• [The task] Print the following lines without any change, from the start of the records up to and including the line containing "genus: Equisetum".

• [Provided information]
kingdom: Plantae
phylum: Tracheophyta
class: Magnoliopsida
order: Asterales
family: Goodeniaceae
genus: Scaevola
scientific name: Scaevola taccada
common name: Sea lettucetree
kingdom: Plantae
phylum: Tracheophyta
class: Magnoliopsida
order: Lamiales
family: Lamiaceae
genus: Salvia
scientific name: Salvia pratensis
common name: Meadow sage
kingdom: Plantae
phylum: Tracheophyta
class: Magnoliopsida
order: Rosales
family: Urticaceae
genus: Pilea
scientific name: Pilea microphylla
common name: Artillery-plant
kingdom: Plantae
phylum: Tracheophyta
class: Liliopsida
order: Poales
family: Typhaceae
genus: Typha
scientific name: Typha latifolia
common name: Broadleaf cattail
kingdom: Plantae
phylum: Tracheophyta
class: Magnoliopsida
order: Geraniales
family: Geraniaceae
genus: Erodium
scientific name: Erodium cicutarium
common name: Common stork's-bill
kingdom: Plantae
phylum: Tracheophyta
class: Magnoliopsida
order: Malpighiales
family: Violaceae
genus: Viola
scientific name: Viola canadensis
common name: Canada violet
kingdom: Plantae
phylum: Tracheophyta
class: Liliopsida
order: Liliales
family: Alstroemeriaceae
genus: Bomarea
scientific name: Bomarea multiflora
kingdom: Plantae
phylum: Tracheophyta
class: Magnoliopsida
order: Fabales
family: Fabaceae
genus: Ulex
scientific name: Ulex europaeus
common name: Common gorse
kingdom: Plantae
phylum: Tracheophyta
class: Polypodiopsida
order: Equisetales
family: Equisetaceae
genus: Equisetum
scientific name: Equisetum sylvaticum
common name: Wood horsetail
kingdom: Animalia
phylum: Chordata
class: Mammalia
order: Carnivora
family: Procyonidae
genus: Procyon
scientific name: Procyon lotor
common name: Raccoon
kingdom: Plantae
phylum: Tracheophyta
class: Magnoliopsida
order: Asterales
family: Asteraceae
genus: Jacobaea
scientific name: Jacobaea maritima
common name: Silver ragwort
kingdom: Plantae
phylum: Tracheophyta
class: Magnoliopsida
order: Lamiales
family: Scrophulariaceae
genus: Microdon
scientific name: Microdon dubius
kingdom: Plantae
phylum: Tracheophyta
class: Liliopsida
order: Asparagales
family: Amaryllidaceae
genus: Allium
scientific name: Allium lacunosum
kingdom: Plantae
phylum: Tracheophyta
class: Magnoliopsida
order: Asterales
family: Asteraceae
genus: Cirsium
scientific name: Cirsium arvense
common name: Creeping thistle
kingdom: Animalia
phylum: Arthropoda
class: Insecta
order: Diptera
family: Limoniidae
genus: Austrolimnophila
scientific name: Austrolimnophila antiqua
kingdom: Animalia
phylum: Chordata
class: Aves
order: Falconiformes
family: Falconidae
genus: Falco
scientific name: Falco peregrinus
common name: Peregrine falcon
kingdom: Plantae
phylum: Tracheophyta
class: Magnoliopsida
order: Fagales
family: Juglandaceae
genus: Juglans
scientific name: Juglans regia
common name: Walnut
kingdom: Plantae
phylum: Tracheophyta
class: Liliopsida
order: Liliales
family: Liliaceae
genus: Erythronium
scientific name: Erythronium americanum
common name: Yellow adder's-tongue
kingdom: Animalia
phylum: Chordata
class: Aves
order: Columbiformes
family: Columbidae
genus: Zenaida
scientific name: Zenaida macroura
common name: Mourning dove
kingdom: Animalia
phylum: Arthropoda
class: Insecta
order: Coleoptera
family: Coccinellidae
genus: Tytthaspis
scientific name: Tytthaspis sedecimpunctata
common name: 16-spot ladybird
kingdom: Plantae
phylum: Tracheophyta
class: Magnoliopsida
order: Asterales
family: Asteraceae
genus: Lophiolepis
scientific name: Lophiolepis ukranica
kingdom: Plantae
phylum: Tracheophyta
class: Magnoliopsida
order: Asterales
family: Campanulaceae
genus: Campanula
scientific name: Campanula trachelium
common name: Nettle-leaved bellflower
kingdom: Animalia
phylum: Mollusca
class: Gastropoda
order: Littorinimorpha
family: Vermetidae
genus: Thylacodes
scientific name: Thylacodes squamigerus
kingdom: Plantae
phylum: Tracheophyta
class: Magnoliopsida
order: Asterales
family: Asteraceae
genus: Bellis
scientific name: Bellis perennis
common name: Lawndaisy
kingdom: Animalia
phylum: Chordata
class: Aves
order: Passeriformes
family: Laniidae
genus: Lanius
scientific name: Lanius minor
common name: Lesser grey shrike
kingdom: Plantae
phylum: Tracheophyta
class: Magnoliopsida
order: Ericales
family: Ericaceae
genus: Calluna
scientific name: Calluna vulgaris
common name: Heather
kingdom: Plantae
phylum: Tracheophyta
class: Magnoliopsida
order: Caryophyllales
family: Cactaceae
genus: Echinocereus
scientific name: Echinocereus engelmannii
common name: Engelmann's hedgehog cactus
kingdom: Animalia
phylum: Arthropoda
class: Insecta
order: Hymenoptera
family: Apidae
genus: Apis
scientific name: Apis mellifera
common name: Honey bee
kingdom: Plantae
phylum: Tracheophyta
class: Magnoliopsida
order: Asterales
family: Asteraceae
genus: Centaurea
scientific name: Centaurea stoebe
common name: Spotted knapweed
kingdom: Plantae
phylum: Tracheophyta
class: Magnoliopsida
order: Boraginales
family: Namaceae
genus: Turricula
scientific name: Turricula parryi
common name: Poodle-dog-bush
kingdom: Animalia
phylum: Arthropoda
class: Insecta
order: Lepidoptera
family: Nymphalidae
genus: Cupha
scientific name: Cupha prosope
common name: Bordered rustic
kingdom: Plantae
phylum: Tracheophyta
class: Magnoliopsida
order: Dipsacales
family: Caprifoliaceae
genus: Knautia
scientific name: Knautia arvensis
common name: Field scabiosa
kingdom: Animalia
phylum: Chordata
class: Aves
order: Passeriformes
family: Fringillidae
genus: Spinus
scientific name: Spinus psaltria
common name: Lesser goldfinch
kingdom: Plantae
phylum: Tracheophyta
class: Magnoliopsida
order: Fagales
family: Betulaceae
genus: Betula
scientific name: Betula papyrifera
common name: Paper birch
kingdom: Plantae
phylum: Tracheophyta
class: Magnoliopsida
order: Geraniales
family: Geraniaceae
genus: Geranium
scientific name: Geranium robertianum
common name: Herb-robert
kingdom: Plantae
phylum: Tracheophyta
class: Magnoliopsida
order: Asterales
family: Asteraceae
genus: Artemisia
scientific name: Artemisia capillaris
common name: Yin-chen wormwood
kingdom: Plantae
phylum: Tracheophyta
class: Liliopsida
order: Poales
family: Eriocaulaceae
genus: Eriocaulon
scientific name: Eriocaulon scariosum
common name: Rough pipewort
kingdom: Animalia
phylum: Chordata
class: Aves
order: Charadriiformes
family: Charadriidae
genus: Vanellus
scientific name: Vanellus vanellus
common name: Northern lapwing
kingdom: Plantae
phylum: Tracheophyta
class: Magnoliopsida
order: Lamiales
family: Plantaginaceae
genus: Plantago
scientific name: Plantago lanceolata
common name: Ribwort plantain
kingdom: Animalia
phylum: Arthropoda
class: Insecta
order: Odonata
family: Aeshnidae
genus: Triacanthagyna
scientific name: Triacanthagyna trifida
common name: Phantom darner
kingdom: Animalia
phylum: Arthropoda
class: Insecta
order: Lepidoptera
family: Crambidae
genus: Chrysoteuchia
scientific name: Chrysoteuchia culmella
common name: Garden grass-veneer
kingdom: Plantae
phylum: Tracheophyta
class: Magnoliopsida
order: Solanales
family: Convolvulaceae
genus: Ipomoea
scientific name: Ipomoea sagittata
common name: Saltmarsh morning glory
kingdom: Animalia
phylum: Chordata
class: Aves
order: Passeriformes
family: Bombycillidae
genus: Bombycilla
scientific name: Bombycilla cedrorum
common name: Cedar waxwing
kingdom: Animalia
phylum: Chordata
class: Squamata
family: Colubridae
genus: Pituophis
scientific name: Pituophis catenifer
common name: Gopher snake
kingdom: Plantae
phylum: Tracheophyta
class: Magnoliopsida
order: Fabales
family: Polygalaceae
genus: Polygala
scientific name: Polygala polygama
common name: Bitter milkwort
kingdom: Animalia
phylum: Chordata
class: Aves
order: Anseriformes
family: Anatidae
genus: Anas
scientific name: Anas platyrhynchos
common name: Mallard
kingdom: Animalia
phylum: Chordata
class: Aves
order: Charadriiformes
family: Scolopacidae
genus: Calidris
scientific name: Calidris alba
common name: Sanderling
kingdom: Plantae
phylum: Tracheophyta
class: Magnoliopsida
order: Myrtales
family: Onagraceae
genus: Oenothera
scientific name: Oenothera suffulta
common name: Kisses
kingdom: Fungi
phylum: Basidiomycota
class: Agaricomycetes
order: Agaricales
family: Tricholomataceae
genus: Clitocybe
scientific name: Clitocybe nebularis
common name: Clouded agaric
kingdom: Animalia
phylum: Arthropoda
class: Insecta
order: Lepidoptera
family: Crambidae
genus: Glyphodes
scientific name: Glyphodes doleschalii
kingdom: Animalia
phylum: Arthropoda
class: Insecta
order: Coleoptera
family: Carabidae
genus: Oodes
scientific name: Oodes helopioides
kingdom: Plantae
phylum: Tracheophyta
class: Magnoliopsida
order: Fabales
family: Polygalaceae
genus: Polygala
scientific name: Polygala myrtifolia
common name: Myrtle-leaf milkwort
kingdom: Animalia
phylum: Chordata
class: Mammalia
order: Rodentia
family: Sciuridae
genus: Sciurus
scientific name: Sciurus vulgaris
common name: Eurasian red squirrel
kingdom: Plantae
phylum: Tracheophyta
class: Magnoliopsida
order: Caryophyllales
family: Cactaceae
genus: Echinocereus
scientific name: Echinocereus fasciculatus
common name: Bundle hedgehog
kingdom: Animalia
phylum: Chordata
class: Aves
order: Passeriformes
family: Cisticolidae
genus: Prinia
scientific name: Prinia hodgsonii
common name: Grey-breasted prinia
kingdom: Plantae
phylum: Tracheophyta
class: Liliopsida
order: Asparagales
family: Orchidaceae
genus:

• [Written response]
kingdom: Plantae
phylum: Tracheophyta
class: Magnoliopsida
order: Asterales
family: Goodeniaceae
genus: Scaevola
scientific name: Scaevola taccada
common name: Sea lettucetree
kingdom: Plantae
phylum: Tracheophyta
class: Magnoliopsida
order: Lamiales
family: Lamiaceae
genus: Salvia
scientific name: Salvia pratensis
common name: Meadow sage
kingdom: Plantae
phylum: Tracheophyta
class: Magnoliopsida
order: Rosales
family: Urticaceae
genus: Pilea
scientific name: Pilea microphylla
common name: Artillery-plant
kingdom: Plantae
phylum: Tracheophyta
class: Liliopsida
order: Poales
family: Typhaceae
genus: Typha
scientific name: Typha latifolia
common name: Broadleaf cattail
kingdom: Plantae
phylum: Tracheophyta
class: Magnoliopsida
order: Geraniales
family: Geraniaceae
genus: Erodium
scientific name: Erodium cicutarium
common name: Common stork's-bill
kingdom: Plantae
phylum: Tracheophyta
class: Magnoliopsida
order: Malpighiales
family: Violaceae
genus: Viola
scientific name: Viola canadensis
common name: Canada violet
kingdom: Plantae
phylum: Tracheophyta
class: Liliopsida
order: Liliales
family: Alstroemeriaceae
genus: Bomarea
scientific name: Bomarea multiflora
kingdom: Plantae
phylum: Tracheophyta
class: Magnoliopsida
order: Fabales
family: Fabaceae
genus: Ulex
scientific name: Ulex europaeus
common name: Common gorse
kingdom: Plantae
phylum: Tracheophyta
class: Polypodiopsida
order: Equisetales
family: Equisetaceae
genus: Equisetum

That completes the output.